Stored data entries
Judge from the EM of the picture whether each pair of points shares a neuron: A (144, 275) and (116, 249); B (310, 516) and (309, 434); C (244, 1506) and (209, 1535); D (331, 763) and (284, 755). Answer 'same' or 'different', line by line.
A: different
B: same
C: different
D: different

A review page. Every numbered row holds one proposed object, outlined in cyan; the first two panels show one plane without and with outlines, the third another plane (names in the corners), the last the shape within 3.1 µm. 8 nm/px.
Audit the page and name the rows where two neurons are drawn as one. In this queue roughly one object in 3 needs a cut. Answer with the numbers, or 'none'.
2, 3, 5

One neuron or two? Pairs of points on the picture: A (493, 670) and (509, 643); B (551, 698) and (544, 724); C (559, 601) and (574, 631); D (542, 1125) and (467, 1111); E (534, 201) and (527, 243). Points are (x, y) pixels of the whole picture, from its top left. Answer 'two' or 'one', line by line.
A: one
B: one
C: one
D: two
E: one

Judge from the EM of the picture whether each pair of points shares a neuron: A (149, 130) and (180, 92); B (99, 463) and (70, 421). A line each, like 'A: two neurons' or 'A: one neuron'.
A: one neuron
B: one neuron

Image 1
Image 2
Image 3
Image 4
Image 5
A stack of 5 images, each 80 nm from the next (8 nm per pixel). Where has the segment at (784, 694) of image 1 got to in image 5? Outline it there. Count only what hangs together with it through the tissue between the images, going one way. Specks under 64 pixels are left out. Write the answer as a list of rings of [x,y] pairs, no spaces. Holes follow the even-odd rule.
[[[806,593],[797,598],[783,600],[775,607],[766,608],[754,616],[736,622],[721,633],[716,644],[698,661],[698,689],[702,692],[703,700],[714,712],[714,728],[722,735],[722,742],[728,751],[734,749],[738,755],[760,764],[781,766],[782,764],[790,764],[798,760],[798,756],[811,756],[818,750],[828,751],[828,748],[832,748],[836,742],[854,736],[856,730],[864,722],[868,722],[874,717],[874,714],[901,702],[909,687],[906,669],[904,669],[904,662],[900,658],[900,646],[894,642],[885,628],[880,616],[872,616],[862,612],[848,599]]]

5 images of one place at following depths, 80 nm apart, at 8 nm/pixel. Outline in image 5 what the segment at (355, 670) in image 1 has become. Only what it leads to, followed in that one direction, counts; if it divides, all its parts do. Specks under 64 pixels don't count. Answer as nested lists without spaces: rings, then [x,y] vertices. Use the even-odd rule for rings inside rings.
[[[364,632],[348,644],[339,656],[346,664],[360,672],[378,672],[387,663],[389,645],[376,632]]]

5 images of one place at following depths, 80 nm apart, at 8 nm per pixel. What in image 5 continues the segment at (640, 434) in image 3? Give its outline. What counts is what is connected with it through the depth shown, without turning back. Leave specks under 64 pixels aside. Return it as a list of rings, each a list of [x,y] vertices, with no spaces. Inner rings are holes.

## ABOUT THIS TASK
Would you please output every record again, exactly?

## SOLUTION TO THIS TASK
Judge from the EM of the picture whether each pair of points shares a neuron: A (144, 275) and (116, 249); B (310, 516) and (309, 434); C (244, 1506) and (209, 1535); D (331, 763) and (284, 755). Answer 'same' or 'different', line by line.
A: different
B: same
C: different
D: different

A review page. Every numbered row holds one proposed object, outlined in cyan; the first two panels show one plane without and with outlines, the third another plane (names in the corners), the last the shape within 3.1 µm. 8 nm/px.
Audit the page and name the rows where two neurons are drawn as one. In this queue roughly one object in 3 needs a cut. Answer with the numbers, or 'none'.
2, 3, 5

One neuron or two? Pairs of points on the picture: A (493, 670) and (509, 643); B (551, 698) and (544, 724); C (559, 601) and (574, 631); D (542, 1125) and (467, 1111); E (534, 201) and (527, 243). Points are (x, y) pixels of the whole picture, from its top left. Answer 'two' or 'one', line by line.
A: one
B: one
C: one
D: two
E: one

Judge from the EM of the picture whether each pair of points shares a neuron: A (149, 130) and (180, 92); B (99, 463) and (70, 421). A line each, like 'A: two neurons' or 'A: one neuron'.
A: one neuron
B: one neuron

Image 1
Image 2
Image 3
Image 4
Image 5
A stack of 5 images, each 80 nm from the next (8 nm per pixel). Where has the segment at (784, 694) of image 1 got to in image 5? Outline it there. Count only what hangs together with it through the tissue between the images, going one way. Specks under 64 pixels are left out. Write the answer as a list of rings of [x,y] pairs, no spaces. Holes follow the even-odd rule.
[[[806,593],[797,598],[783,600],[775,607],[766,608],[754,616],[736,622],[721,633],[716,644],[698,661],[698,689],[702,692],[703,700],[714,712],[714,728],[722,735],[722,742],[728,751],[734,749],[738,755],[760,764],[781,766],[782,764],[790,764],[798,760],[798,756],[811,756],[818,750],[828,751],[828,748],[832,748],[836,742],[854,736],[856,730],[864,722],[868,722],[874,717],[874,714],[901,702],[909,687],[906,669],[904,669],[904,662],[900,658],[900,646],[894,642],[885,628],[880,616],[872,616],[862,612],[848,599]]]

5 images of one place at following depths, 80 nm apart, at 8 nm/pixel. Outline in image 5 what the segment at (355, 670) in image 1 has become. Only what it leads to, followed in that one direction, counts; if it divides, all its parts do. Specks under 64 pixels don't count. Answer as nested lists without spaces: rings, then [x,y] vertices. Use the even-odd rule for rings inside rings.
[[[364,632],[348,644],[339,656],[346,664],[360,672],[378,672],[387,663],[389,645],[376,632]]]

5 images of one place at following depths, 80 nm apart, at 8 nm per pixel. What in image 5 continues the segment at (640, 434) in image 3? Give its outline. What counts is what is connected with it through the depth shown, without turning back. Leave specks under 64 pixels aside. Return it as a list of rings, each a list of [x,y] vertices, with no spaces. Inner rings are holes.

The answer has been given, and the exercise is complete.